The company expects low single-digit revenue growth but solid profit performance and strong cash flow generation. Its full-year earnings per share estimate of $2.45 to $2.80 was well below the $3.41 consensus view. And revenue growth of 1%-3% fell short of the 3.9% expected.

$GES shares were down roughly 7% on the news as investors look ahead to a weaker-than-expected future. 📉


Bullets

Bullets From The Day:

🌐 Dotcom survivor Cvent goes private again in a $4.6 billion deal. The meetings and events management software provider is just one of several public market tech stocks choosing to go private after the recent market rout. It went public via SPAC in late 2021, reaching a peak market cap of $4.7 billion before losing roughly half its value over the next year. Now, Blackstone is swooping in to buy the company, with Vista Equity Partners selling all of its remaining shares and a subsidiary of the Abu Dhabi Investment Authority remaining as a significant minority investor. TechCrunch has more.

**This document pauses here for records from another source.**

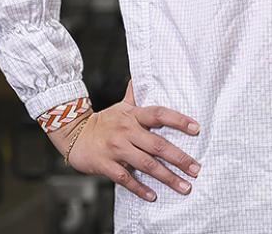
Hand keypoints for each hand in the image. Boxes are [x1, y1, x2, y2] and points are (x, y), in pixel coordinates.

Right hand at [49, 80, 201, 201]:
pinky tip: (153, 195)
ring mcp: (117, 149)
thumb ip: (135, 94)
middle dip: (180, 158)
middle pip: (158, 145)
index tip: (196, 128)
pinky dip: (140, 188)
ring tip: (184, 186)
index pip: (159, 114)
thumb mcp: (121, 106)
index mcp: (133, 116)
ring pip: (146, 164)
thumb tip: (142, 74)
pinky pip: (126, 179)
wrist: (75, 134)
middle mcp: (127, 131)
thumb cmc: (104, 122)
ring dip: (167, 177)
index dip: (178, 120)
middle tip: (196, 168)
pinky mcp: (106, 165)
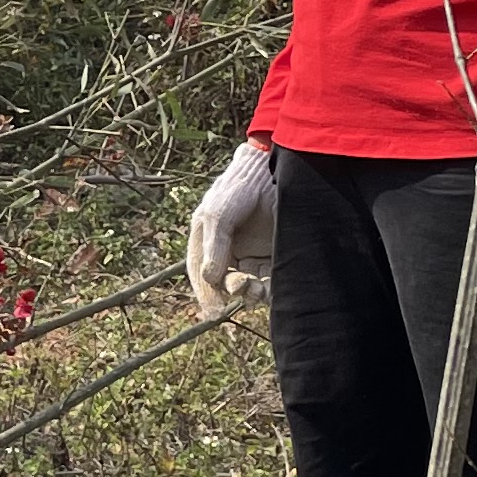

✂️ Meta pushes forward with its second round of cuts. Just months after cutting 11,000 employees, Facebook-parent Meta is cutting another 10,000 jobs and scrapping hiring plans for 5,000 open positions. It’s also pulling the plug on lower-priority projects and reducing its layers of middle management as it cuts costs aggressively to offset its slowing revenue growth. Zuckerberg called last year a humbling wake-up call, saying the company should prepare itself for the possibility that this new economic reality will continue for many years. As a result, Meta expects 2023 expenses of $86 to $92 billion, down about $3 billion from its previously forecast range. More from Reuters.

📺 YouTube TV bets that sports fans want even more sports. With interest in sports continuing to rise, as does the content wars around the rights to stream that content. Given that consumers have so many options, streaming platforms are pulling out all the stops to entice viewers to use their platforms. Today, YouTube introduced early access testing for multiview, allowing subscribers to watch up to four different sports programs simultaneously. The company plans to roll the feature out slowly and expand it to other content if successful. The Verge has more.

🤖 Google goes all-in on its AI and Workspace integration. Google and Microsoft are racing to integrate generative AI into their productivity services. Days ahead of Microsoft’s “future of work” event, Google announced it’s bringing various AI-supported functionality to its Workspace, supporting users in writing documents, generating formulas, capturing notes, and doing much more across its suite of products. These new features will roll out rapidly, with trusted users getting access first and providing feedback ahead of their larger roll-out. More from TechCrunch.

✈️ Boeing sells 78 Dreamliner planes to Saudi airlines. After a rough couple of years, demand for wide-body planes increased significantly as travel demand rebounded from its pandemic lows. In its most recent windfall, Boeing received orders from Saudi Arabian Airlines, which ordered 39 planes with the option to buy ten more. And Riyadh Air purchased 39 of Boeing’s largest aircraft models, with the option to buy 33 more. The airlines say this order will support their country’s goal of serving 330 million passengers and attracting 100 million visits by 2030. CNBC has more.